Required actions:
A. Could you rewrite the paragraph beginning "Nonbullous impetigo most commonly affects" from the staphylococcal infections quiz text as a short list that keeps its main facts?
B. Will you pick up the staphylococcal infections quiz text after its last sentence and continue it?

Document extract:
========================================================================

Fast Five Quiz: Staphylococcal Infections

Michael Stuart Bronze, MD


September 08, 2021

In individuals with bullous impetigo, lesions typically appear on intact skin, typically the face, but may secondarily invade preexisting lesions (eg, eczema) to cause generalized lesions. There is minimal or no surrounding erythema and no regional lymphadenopathy.

Nonbullous impetigo most commonly affects the face and extremities. The palms and soles are spared. Nonbullous impetigo lesions are usually asymptomatic, with occasional pruritus. Little or no surrounding erythema or edema is present. Regional adenopathy is common. Patients do not have a sore throat.

========================================================================

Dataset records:
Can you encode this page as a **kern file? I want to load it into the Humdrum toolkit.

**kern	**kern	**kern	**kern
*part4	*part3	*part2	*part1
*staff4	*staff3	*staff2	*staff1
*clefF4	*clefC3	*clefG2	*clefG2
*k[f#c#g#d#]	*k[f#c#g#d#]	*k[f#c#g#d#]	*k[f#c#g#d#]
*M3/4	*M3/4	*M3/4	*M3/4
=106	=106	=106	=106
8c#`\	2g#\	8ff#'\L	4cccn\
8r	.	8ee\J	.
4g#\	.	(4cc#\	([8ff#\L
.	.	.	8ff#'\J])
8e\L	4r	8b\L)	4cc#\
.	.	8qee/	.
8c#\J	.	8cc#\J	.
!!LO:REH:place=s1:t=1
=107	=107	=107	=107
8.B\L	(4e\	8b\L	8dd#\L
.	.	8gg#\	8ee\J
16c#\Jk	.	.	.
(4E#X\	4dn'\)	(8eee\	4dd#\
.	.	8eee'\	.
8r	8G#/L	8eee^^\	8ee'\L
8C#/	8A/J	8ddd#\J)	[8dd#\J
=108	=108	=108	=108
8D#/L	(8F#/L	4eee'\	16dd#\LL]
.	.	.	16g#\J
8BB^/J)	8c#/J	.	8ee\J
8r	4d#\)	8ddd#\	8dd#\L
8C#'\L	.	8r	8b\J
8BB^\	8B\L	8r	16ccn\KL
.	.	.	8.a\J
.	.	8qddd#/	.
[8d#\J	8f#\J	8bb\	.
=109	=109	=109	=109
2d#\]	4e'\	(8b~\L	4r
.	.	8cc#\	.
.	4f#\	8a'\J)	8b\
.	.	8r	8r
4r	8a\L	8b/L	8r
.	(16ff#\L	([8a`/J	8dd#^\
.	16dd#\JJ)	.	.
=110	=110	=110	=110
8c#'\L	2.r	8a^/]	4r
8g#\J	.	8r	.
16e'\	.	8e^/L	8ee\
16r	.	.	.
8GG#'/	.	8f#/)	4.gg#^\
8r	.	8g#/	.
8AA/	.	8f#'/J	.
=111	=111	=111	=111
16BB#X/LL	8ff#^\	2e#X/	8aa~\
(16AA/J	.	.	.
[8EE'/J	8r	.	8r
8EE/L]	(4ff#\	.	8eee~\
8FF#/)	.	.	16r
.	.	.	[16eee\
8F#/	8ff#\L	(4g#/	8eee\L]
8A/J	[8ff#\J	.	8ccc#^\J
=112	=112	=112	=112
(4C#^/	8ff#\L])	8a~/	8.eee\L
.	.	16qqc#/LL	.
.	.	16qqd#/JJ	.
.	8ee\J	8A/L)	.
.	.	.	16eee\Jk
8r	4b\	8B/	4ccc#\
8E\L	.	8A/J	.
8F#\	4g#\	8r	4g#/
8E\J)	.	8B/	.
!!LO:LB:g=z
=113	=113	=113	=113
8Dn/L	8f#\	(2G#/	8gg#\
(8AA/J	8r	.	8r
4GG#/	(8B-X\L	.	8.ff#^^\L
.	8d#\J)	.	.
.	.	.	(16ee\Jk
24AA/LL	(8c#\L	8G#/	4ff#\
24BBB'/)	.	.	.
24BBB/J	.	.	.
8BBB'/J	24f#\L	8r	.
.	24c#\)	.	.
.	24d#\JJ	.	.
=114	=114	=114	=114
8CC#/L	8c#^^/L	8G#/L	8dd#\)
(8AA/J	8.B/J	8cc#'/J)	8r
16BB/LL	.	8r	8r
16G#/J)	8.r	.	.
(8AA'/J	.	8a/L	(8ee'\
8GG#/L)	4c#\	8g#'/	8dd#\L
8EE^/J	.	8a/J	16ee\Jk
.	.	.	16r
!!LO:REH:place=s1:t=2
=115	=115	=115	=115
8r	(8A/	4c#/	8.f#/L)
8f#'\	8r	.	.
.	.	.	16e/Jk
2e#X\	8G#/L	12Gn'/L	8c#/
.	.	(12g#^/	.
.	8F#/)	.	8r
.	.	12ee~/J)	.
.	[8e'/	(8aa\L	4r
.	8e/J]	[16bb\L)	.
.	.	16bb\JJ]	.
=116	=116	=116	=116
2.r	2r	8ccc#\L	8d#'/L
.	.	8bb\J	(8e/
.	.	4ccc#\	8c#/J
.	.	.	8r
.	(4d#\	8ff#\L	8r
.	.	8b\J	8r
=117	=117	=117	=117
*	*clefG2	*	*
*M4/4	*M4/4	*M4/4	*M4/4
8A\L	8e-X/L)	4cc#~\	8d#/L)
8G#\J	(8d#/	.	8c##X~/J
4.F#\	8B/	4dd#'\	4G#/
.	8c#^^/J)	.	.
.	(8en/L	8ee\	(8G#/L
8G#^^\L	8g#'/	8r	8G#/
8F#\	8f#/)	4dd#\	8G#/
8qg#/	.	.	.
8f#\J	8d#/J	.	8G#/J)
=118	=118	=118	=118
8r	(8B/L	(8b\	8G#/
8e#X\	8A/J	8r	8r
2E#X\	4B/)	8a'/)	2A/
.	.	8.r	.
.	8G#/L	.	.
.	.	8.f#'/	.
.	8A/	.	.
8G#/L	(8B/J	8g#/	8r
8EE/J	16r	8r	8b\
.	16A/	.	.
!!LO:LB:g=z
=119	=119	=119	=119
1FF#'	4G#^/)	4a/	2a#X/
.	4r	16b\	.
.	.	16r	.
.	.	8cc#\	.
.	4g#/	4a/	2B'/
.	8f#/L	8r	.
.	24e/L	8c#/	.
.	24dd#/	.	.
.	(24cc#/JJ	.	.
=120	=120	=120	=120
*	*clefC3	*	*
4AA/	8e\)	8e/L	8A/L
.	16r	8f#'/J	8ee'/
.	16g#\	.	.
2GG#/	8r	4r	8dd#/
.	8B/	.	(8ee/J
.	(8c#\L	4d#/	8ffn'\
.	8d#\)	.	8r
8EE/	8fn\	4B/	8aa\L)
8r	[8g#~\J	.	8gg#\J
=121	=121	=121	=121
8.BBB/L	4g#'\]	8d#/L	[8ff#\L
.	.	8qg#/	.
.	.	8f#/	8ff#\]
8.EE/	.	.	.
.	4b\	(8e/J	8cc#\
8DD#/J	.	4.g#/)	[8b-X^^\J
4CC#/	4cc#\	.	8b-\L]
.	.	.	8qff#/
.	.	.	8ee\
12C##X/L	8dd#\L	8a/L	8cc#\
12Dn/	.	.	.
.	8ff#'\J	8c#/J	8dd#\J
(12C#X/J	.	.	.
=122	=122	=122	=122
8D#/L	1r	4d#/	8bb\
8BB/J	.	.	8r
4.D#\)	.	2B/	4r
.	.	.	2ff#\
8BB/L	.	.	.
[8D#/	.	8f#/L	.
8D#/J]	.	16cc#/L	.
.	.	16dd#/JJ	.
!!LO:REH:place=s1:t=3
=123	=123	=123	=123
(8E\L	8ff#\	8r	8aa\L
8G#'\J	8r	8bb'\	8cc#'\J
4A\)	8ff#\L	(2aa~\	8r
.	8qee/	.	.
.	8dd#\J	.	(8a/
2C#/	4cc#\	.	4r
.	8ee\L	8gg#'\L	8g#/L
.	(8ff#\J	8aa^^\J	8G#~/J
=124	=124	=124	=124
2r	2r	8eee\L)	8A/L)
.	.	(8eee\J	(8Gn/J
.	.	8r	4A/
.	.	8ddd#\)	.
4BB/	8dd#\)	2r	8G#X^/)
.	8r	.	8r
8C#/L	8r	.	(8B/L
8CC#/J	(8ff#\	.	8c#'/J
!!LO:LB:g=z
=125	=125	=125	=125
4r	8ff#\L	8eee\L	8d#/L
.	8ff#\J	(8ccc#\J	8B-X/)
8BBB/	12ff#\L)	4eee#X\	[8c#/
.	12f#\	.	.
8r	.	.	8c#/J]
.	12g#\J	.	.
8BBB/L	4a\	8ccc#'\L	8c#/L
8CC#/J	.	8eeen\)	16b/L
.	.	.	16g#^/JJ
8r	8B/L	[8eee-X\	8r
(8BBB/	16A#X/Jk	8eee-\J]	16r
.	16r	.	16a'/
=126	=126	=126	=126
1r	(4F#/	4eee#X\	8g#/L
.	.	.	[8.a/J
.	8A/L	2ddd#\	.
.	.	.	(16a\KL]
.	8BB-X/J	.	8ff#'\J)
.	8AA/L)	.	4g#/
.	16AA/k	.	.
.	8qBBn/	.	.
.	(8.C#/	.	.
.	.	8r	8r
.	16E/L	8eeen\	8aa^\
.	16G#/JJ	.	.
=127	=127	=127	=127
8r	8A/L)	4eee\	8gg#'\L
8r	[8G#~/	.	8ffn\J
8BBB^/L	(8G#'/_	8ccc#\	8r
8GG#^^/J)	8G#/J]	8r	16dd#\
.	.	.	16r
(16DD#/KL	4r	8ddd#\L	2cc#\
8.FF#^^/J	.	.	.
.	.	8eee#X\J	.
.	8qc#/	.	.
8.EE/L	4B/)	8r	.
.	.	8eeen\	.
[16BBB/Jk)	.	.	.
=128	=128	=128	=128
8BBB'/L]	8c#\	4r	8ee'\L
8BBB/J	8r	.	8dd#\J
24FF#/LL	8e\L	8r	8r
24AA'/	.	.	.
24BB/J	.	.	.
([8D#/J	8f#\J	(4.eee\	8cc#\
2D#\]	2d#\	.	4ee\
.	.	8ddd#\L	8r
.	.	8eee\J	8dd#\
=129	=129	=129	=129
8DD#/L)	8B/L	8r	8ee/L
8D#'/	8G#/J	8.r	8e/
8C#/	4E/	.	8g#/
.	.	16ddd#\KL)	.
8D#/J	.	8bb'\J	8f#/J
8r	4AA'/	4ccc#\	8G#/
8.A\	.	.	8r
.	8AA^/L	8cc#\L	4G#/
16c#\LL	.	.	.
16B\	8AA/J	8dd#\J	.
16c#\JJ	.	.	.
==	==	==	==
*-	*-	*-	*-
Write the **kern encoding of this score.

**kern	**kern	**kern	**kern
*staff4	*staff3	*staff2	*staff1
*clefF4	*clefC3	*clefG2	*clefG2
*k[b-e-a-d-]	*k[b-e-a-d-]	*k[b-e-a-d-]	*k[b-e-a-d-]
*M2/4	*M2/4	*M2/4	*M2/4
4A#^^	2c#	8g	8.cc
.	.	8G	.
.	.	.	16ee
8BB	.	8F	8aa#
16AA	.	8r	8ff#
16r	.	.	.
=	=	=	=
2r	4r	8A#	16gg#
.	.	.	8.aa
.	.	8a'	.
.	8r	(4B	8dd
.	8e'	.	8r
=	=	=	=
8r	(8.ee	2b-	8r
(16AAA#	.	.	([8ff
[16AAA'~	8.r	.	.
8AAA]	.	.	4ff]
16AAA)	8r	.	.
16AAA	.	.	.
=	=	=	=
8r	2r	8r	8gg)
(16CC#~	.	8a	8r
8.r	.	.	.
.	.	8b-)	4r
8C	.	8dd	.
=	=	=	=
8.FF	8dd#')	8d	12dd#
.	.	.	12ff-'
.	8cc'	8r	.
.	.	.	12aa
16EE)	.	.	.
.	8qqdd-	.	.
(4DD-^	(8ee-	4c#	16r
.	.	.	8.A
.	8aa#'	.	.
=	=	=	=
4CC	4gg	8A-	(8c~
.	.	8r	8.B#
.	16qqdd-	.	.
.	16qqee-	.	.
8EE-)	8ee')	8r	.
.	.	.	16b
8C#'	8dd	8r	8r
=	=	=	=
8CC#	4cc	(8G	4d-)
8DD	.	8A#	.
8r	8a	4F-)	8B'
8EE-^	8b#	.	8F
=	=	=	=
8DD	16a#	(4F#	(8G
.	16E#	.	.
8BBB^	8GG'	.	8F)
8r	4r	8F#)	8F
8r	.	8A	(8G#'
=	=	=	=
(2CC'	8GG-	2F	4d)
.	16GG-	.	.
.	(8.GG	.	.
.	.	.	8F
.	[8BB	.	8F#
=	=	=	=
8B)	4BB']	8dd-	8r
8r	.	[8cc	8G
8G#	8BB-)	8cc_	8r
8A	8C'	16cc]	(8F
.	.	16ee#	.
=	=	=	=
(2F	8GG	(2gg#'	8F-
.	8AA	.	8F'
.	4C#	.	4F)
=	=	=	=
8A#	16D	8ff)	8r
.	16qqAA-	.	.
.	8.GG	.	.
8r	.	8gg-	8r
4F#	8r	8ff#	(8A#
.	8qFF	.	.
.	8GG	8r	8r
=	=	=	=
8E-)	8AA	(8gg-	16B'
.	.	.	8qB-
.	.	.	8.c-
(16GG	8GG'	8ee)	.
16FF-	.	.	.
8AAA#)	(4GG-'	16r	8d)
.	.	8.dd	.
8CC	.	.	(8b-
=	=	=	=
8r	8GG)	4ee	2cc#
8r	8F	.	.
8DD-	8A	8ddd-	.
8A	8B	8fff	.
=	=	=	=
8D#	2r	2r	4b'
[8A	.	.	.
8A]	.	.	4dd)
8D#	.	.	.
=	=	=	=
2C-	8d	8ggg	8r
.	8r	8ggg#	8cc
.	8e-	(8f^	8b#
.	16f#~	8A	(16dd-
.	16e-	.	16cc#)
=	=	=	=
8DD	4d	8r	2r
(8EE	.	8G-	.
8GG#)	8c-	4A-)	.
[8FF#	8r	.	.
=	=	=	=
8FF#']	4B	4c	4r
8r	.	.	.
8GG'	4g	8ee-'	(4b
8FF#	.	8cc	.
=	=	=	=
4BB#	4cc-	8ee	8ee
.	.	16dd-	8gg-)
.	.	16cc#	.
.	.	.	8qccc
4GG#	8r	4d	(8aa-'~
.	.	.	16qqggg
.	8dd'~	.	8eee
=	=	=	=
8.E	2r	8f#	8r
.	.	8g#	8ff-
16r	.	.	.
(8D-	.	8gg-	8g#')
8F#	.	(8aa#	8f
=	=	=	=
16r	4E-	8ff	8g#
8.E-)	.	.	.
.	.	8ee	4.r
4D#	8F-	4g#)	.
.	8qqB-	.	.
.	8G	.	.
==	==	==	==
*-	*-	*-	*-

========================================================================

Answer section:
A.
- Most often affects the face and extremities; palms and soles are spared
- Lesions are usually asymptomatic, with occasional pruritus
- Little or no surrounding erythema or edema
- Regional adenopathy is common
- No sore throat

B.
Individuals with impetigo frequently recall exposure to a person who is a known carrier of S aureus or streptococcal organisms, has a pyoderma, or has a skin condition (eg, atopic dermatitis) that predisposes that individual to be an S aureus or streptococcal carrier. Clusters in families and outbreaks in institutions are occasionally reported. Hot and humid weather, participation in contact sports, crowded living conditions, poor personal hygiene, and an unhygienic work environment encourage contamination of the skin by pathogenic bacteria that can cause impetigo. Such conditions as HIV infection, posttransplantation, diabetes mellitus, hemodialysis, chemotherapy, radiation therapy, or systemic corticosteroid treatment increase susceptibility.